Voila un des pièges de la posture du relativisme culturel. Pour preuve, il suffit de rappeler la manière dont la droite utilise le discours du philosophe Alain de Benoist, l’un des fondateurs du GRECE et même les postures des politiques comme Sarkozy (le discours de Dakar) et certains de ses proches collaborateurs. Aussi, parfois, à gauche, chez des chercheurs autour du débat sur l'insécurité culturelle. Ce différentialisme justifie en outre le discours qui, au nom de la culture propre (remplaçant subtilement l’ancienne connotation de race), interdit tout mélange sous prétexte de lutte identitaire. De plus, le contexte anxiogène qui plane sur l’Europe et la France est accompagné d’un chômage de masse, de récession économique, et l’impression d’un manque d’avenir. Tout cela augmente le sentiment de perte de repères et l’attitude d’attente nourrissant les demandes d’une autorité forte et de mesures dures. Peut-on s’étonner de la montée soutenue du Front national ?
Conclusion provisoire
Ce livre vaut un constat utile. Bien documentés, les auteurs illustrent l’arrière-fond des controverses à la fois épistémologiques et politiques qui agitent la société postmoderne et les clivages culturels. Un seul bémol me semble nécessaire : nous pouvons partager le diagnostic, mais nous restons sur notre faim. Le manque de propositions alternatives qui dépassent les incantations habituelles d’un démocratisme convenu et les appels abstraits à la vigilance citoyenne. D’autant que les auteurs reconnaissent que les gouvernements successifs se sont montrés incapables de répondre clairement aux attentes des citoyens et de trouver des solutions à la crise économique. Ainsi la question critique d’une alternative politique républicaine reste sans réponse concrète. Car, curieusement, nos auteurs n’approfondissent pas un problème qui est devenu une sorte de bombe à retardement : la construction de l’Europe, laquelle suppose l’existence d’une identité culturelle européenne. L’idée fédéraliste européenne continue à se casser les dents contre la réalité têtue des peuples enracinés. La vieille parole d’Herder résonne encore avec vigueur : « Seul un vrai misanthrope pourrait voir dans la culture européenne l’aboutissement universel de notre espèce. La culture des hommes n’est pas la culture européenne, elle est la manifestation particulière relative à l’espace et au temps dans lesquels se situe chaque peuple ».

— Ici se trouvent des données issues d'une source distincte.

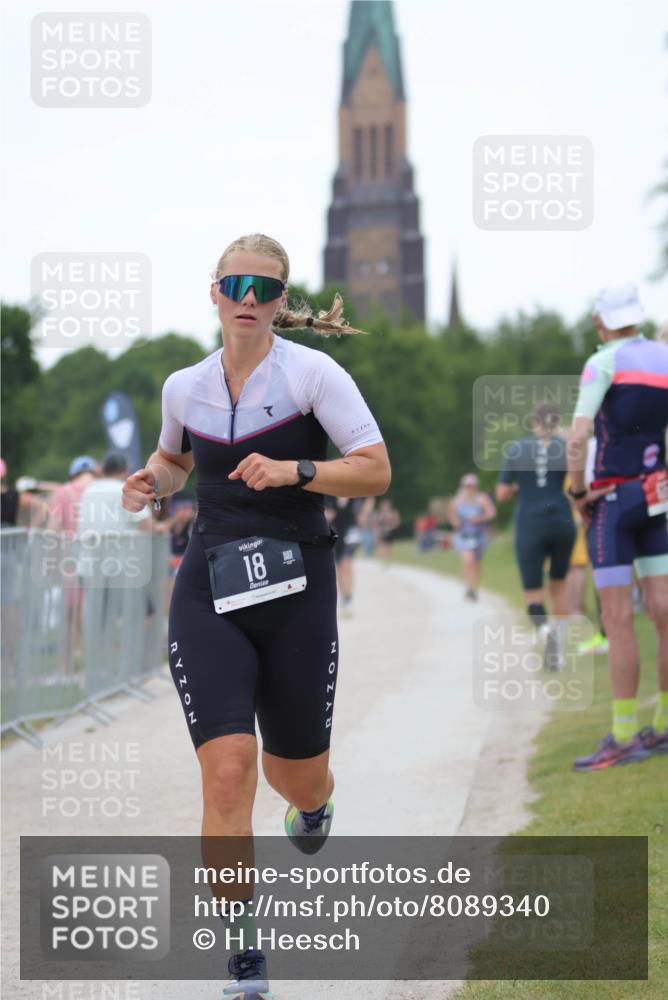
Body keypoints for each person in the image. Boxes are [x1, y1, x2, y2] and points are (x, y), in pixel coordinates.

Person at [122, 233, 390, 997]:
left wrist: (297, 469)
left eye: (264, 289)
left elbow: (375, 469)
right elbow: (174, 460)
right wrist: (152, 479)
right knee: (228, 771)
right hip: (210, 587)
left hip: (298, 587)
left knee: (295, 778)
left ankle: (316, 805)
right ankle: (244, 952)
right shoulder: (185, 386)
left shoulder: (312, 375)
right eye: (236, 284)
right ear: (213, 291)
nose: (248, 299)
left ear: (280, 302)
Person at [567, 284, 668, 770]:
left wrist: (573, 490)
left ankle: (625, 735)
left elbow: (579, 435)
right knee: (664, 612)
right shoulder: (664, 357)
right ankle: (664, 726)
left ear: (599, 321)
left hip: (611, 500)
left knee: (618, 619)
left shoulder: (603, 361)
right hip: (658, 497)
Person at [495, 401, 576, 670]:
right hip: (562, 520)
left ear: (534, 421)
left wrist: (520, 487)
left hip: (530, 522)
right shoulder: (565, 447)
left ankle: (544, 632)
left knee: (533, 591)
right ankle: (560, 652)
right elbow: (577, 485)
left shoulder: (517, 448)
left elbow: (502, 494)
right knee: (559, 586)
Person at [448, 473, 496, 600]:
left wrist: (480, 518)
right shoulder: (457, 501)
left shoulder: (482, 499)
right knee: (468, 559)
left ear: (476, 486)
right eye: (467, 486)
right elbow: (451, 515)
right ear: (463, 486)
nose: (469, 488)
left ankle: (473, 587)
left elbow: (491, 513)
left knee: (476, 563)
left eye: (472, 486)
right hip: (463, 535)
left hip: (479, 536)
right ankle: (468, 587)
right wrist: (456, 522)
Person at [325, 495, 374, 617]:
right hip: (333, 530)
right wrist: (324, 513)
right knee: (338, 568)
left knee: (346, 563)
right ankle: (344, 597)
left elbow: (370, 497)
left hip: (351, 530)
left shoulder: (353, 485)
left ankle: (348, 598)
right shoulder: (329, 489)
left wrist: (364, 514)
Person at [374, 497, 401, 564]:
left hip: (390, 531)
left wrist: (392, 526)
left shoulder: (393, 513)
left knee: (388, 545)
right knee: (381, 544)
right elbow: (376, 523)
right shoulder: (379, 514)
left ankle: (387, 558)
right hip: (382, 531)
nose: (385, 507)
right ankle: (382, 558)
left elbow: (397, 522)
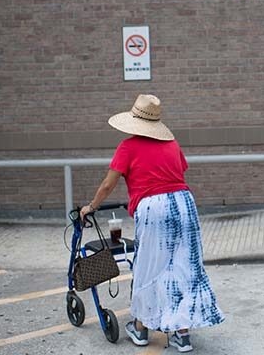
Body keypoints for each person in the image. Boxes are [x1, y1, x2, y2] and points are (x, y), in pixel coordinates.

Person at [80, 94, 224, 352]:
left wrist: (91, 206)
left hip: (154, 208)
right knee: (182, 267)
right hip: (184, 204)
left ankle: (140, 328)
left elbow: (108, 184)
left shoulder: (128, 146)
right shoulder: (171, 144)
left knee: (148, 267)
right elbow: (178, 172)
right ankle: (182, 334)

Le débat est loin d’être clos. Certes, la diversité des cultures empêche les cultures diverses de définir un lieu commun pour comparer et parler de leur altérité et leur identité.... Il faut une forme d'hospitalité (formule heureuse de Ch. Péguy reprise par Ch. Coutel). Il convient donc de définir une hospitalité réciproque entre les cultures afin de se réclamer non d'une culture euro-centrée, mais bien des cultures humaines. Cette hospitalité doit imprégner le souhait universaliste des hommes en chaque culture, pour faire la réunion des toutes ces cultures éparses.